Un nouveau rapport révèle que la structure d'imposition varie considérablement d'un État membre de l'UE à l'autre.
Les impôts peuvent être directs ou indirects. Un impôt direct est généralement prélevé sur les revenus personnels, les bénéfices d'une entreprise, les importations et exportations, et les biens. Un impôt indirect (TVA, prélèvements à l'importation ou
droits d'accises) est une taxe prélevée dans le cadre d'un événement matériel ou juridique de nature accidentelle ou provisoire et auprès d'une personne (morale ou physique) pouvant souvent être un intermédiaire, et non la personne responsable dudit événement (d'où le caractère indirect de la taxe).
D'après la dernière édition du document Taxation Trends in the European Union de la Commission européenne, la structure d'imposition est très variable d'un État membre à l'autre.
À titre d'exemple, c'est au Danemark que la part des impôts directs sur le total des recettes fiscales est la plus importante (64,6 %). L'Irlande et Malte arrivent en deuxième et troisième positions. La part des impôts directs est également relativement élevée en Norvège et en Islande.
Le rapport de 2020, qui étudie tous les États membres ainsi que l'Islande et la Norvège, indique également que la part des cotisations sociales dans les recettes fiscales totales est également relativement faible dans ces pays. Au Danemark, la part extrêmement faible des cotisations sociales s'explique par le fait que la plupart des dépenses de protection sociales sont financées par le système fiscal général. Ce système exigeant des niveaux d'impôts directs élevés, leur part sur le total des recettes fiscales du Danemark est la plus élevée de tous les États membres.
Il en va différemment en Slovaquie et en République tchèque. Dans ces deux pays, la part des cotisations sociales sur le total des recettes fiscales est élevée, et la part des impôts directs relativement faible. Les systèmes de protection sociale y sont également financés par les cotisations sociales.
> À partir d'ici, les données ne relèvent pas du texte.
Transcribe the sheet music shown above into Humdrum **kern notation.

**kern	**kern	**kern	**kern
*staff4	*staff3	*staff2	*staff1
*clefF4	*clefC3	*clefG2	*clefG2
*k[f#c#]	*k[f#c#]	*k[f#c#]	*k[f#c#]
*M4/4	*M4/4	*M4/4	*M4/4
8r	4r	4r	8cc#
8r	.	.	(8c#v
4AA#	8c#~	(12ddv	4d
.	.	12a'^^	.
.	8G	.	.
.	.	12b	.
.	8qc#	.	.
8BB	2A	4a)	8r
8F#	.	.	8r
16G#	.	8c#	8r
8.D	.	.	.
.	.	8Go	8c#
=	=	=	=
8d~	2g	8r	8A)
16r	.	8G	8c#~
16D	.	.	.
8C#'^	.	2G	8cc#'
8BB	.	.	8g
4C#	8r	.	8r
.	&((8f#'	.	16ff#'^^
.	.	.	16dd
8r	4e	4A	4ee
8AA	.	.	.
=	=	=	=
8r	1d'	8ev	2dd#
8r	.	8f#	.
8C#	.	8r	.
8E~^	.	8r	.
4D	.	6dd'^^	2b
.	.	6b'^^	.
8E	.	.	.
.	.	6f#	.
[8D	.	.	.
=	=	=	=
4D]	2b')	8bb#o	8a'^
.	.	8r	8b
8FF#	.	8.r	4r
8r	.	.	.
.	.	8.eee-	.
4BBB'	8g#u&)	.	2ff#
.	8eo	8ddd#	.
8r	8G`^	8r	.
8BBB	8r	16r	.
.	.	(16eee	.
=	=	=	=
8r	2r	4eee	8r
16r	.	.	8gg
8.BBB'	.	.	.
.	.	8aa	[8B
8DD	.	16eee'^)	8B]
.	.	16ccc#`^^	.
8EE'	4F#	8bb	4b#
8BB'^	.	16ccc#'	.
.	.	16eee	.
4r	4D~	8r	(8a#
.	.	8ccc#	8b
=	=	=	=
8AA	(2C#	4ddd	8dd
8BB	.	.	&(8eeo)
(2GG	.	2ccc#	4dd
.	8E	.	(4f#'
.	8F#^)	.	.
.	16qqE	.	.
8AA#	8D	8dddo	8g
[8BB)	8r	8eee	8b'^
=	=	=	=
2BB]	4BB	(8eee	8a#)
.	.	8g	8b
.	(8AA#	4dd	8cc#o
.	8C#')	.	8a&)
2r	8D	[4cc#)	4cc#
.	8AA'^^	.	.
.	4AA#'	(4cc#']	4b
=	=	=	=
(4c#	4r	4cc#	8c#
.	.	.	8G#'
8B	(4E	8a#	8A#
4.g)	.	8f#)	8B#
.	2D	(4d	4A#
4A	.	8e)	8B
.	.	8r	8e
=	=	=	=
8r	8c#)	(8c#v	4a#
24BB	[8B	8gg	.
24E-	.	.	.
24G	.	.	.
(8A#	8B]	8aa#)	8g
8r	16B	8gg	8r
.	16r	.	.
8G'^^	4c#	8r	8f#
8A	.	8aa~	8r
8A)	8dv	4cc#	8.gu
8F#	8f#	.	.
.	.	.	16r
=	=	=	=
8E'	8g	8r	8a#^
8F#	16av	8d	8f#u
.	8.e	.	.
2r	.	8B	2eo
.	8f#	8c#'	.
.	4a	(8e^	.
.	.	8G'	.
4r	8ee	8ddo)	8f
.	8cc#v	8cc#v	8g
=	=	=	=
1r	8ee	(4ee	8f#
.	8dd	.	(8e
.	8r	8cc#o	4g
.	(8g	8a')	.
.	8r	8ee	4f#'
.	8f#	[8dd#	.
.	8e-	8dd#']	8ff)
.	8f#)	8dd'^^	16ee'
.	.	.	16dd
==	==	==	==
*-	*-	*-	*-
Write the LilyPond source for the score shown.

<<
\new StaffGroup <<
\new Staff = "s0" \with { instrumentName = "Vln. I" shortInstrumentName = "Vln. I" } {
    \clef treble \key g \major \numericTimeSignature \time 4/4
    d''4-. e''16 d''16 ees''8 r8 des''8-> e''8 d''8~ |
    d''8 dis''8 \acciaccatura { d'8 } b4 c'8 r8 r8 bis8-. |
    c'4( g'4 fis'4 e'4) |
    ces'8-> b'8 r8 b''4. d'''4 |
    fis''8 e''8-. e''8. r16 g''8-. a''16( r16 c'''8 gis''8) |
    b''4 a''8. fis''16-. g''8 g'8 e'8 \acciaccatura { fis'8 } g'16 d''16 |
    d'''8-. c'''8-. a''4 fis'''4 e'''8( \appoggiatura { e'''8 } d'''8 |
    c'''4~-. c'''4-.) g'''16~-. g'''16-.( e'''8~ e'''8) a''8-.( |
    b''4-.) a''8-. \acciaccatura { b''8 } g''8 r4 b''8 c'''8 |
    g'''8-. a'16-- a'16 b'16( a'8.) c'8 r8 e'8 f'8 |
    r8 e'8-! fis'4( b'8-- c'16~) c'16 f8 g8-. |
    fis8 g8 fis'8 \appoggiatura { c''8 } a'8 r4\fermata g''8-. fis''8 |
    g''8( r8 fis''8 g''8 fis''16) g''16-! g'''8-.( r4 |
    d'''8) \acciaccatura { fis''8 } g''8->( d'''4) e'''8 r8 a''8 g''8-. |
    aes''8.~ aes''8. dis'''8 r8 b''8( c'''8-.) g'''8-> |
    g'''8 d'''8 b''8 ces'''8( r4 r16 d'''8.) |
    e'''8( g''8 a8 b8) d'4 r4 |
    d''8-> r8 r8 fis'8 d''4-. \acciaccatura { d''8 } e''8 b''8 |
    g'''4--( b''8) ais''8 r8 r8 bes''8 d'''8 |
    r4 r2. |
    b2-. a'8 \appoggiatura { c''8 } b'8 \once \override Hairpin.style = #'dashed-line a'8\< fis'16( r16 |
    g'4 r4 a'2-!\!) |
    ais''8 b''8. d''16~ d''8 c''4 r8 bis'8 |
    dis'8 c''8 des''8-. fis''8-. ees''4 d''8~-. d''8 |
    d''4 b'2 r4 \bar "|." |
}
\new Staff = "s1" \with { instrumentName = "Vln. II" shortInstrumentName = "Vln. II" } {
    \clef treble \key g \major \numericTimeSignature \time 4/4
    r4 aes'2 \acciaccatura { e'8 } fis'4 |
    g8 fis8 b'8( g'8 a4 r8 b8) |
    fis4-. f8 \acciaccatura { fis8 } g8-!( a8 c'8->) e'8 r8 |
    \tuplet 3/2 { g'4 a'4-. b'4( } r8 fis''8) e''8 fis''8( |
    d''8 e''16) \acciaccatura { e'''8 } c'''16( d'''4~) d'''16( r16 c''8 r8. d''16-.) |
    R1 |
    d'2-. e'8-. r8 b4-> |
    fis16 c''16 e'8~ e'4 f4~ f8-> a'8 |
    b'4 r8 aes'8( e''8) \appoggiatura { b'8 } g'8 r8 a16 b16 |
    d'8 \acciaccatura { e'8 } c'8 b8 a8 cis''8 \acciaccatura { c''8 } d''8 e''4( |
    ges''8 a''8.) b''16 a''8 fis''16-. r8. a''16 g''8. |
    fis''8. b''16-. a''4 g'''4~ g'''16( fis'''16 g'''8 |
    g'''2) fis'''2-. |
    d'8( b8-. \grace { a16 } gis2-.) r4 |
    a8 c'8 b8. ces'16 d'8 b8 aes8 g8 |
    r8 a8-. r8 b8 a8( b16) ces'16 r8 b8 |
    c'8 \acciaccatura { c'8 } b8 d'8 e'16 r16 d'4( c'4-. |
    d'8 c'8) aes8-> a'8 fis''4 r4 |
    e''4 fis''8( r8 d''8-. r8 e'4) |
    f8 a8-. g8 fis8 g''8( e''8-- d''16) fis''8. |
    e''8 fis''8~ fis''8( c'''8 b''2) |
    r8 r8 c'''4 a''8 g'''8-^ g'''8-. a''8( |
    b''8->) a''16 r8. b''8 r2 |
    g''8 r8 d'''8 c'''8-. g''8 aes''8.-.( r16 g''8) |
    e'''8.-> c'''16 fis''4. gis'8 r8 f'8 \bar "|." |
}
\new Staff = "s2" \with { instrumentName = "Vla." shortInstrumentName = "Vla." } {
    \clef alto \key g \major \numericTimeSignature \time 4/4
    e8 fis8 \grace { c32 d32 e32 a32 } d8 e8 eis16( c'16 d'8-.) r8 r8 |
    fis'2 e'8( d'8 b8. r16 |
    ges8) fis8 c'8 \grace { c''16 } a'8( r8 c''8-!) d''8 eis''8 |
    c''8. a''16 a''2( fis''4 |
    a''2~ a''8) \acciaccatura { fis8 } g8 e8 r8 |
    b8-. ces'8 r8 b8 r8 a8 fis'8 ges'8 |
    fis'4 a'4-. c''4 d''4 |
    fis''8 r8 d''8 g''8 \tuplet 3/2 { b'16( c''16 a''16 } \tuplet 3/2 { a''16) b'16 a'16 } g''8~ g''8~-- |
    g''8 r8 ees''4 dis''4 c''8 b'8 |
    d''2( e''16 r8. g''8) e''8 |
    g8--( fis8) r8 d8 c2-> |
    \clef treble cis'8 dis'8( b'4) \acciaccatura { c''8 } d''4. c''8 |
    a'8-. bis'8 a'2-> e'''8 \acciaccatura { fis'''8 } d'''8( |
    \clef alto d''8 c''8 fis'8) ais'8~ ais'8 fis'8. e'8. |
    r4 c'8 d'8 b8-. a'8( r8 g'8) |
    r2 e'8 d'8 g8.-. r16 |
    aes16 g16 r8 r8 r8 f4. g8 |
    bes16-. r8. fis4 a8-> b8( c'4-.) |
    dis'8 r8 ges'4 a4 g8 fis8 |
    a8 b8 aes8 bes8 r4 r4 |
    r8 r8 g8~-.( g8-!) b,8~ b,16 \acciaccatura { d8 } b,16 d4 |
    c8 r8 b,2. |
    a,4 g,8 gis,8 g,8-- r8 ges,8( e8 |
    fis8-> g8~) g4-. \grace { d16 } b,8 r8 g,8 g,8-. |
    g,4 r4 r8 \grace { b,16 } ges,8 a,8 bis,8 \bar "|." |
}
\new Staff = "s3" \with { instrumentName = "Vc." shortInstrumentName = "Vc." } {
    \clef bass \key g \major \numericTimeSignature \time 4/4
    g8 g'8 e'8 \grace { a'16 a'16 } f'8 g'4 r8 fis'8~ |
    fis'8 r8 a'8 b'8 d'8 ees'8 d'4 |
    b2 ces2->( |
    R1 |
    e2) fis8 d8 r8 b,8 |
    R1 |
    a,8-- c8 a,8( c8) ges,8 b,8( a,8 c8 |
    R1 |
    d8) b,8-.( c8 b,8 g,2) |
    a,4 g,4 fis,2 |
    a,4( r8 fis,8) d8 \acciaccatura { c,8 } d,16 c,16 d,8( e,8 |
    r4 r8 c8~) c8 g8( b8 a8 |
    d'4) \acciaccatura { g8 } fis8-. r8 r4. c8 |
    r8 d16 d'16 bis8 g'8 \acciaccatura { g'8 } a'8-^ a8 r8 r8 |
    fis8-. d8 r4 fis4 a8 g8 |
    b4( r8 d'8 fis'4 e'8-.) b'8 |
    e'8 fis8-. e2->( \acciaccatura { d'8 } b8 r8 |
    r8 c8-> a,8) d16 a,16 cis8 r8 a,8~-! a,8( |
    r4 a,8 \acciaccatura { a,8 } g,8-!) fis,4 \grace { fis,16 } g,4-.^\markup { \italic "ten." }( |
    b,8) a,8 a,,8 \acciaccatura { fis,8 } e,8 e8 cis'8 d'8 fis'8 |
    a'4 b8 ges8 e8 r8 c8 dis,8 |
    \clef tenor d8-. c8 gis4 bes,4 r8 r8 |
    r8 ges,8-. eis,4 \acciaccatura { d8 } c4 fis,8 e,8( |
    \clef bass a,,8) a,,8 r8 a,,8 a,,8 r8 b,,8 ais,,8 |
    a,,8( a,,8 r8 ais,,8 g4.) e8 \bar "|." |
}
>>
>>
À l'inverse, dans d'autres États membres, la part des impôts directs est bien plus faible. C'est le cas des États membres qui ont adopté des systèmes forfaitaires reposant sur des taux marginaux inférieurs à la moyenne de l'UE, qui entraînent généralement une réduction plus importante des taux d'impôt direct que les taux d'impôt indirect.
C'est le cas en Croatie, en Bulgarie et en Hongrie, où les parts plus faibles des impôts directs sont compensées par la proportion relativement plus élevée des impôts indirects. Toutefois, en Slovaquie, en République tchèque et en Lituanie, les parts plus faibles des impôts directs sont compensées par les parts relativement plus importantes des cotisations sociales.
Il est intéressant de noter que près de la moitié (46,1 %) des recettes fiscales (cotisations sociales comprises) de toute l'UE ont été prélevées par le gouvernement central ou fédéral.